Turkish minister attends Armenian massacres mass for first time

AFP , Friday 24 Apr 2015

Turkey
Turkey's EU affairs minister Volkan Bozkir (L) attends a mass at Surp Asdvadzadzin Patriarchal Church in Istanbul April 24, 2015, as part of events to commemorate the victims of mass killings of Armenians by Ottoman Turks (Photo: Reuters)

A Turkish government minister for the first time attended a mass Friday to mark the 1915 massacres of Armenians in Istanbul as President Recep Tayyip Erdogan repeated his "condolences" to the victims' descendants.

"We respect the suffering of our Armenian brothers, that is why we have come to take part in this ceremony," European affairs minister Volkan Bozkir told the press, as a message in Armenian and English from Erdogan was read to the congregation at a solemn ceremony marking the centenary at the Armenian Patriarchate in the city.

Erdogan -- who last year first expressed his sorrow over the "shared pain" of the slaughter -- said in the message that "our hearts remain wide open to the grandchildren of the Ottoman Armenians all around the world".

More than 100 people also gathered outside the former Ottoman capital's old prison -- now a museum of Islamic art -- where Armenian leaders and intellectuals were taken on April 25, 1915, in what was has come to be seen as the start of the killings.

Many held placards in Turkish, Armenian and English urging Ankara to recognise the killings as genocide, and recited the names of Armenian villages which were destroyed on the orders of Ottoman officials.

"I wanted to come here, to the middle of the Turkish people, to commemorate this common cause," activist Satenik Baghdasaryan, who had come from the Armenian capital Yerevan, told AFP.

"It is my way of showing my recognition of the work that they (human rights groups in Turkey) have done to push their government to recognise what happened," she added.

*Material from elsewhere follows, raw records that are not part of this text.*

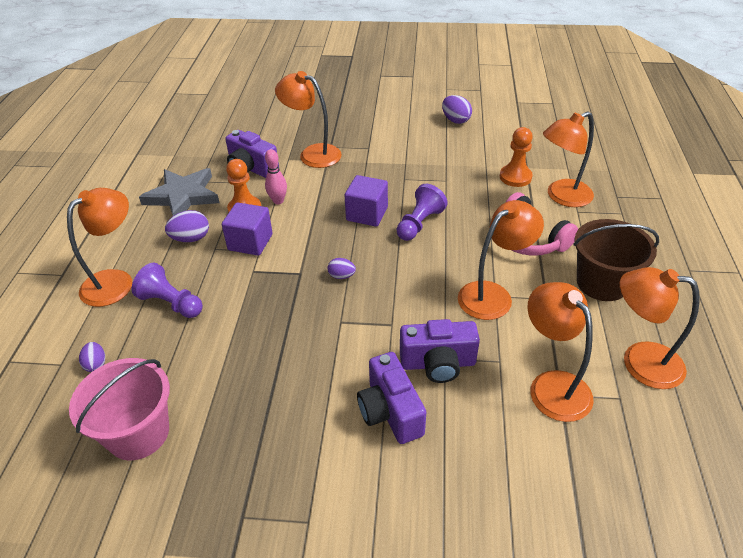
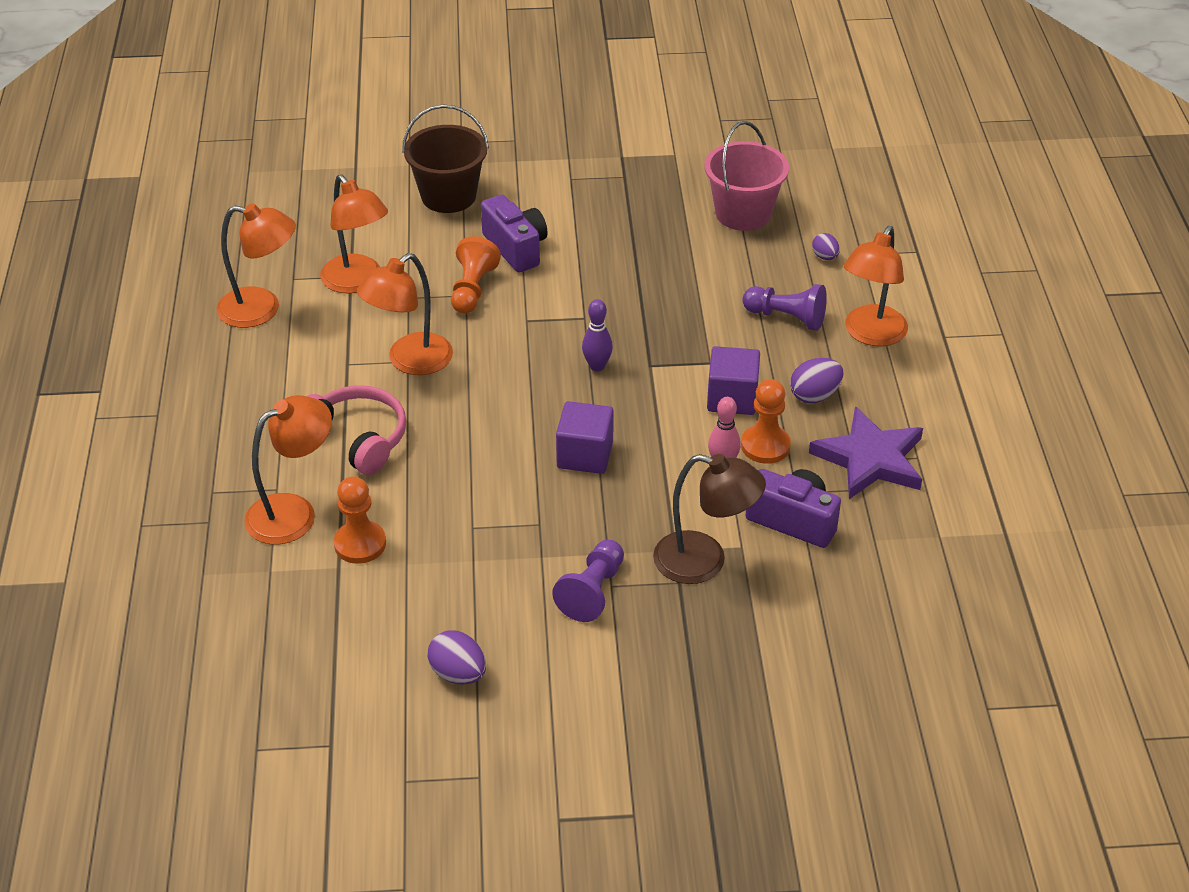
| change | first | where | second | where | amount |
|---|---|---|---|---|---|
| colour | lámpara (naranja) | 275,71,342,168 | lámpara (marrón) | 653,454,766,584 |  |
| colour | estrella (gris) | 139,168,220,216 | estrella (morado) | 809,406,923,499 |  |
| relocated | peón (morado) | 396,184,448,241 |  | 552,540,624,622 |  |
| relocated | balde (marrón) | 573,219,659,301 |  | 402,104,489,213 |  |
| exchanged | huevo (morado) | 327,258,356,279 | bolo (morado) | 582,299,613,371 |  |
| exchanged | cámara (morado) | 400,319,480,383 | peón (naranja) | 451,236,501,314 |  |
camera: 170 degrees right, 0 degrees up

Turkey hotly disputes labelling the massacres carried out during World War I a genocide, claiming almost as many Muslim Turks died in the chaos of the conflict in eastern Anatolia.

"We expect the Turkish state to recognise the genocide and to stop putting the denial at the heart of its education system, diplomacy and politics," said Benjamin Abtan, of the European Grassroots Antiracist Movement, which helped organise the protest.

Despite the huge international pressure it has come under in recent days, Turkish leaders seem no closer to officially conceding that the killings amounted to genocide.

Prime Minister Ahmet Davutoglu earlier this week dismissed much of the efforts as a "racist" attempt to denigrate Turkey.

However, he said Turks "share the pain of the grandchildren and children of Ottoman Armenians who lost their lives during deportation in 1915.

"(But) to reduce everything to a single word, to put responsibility through generalisations on the Turkish nation alone... is legally and morally problematic," he added.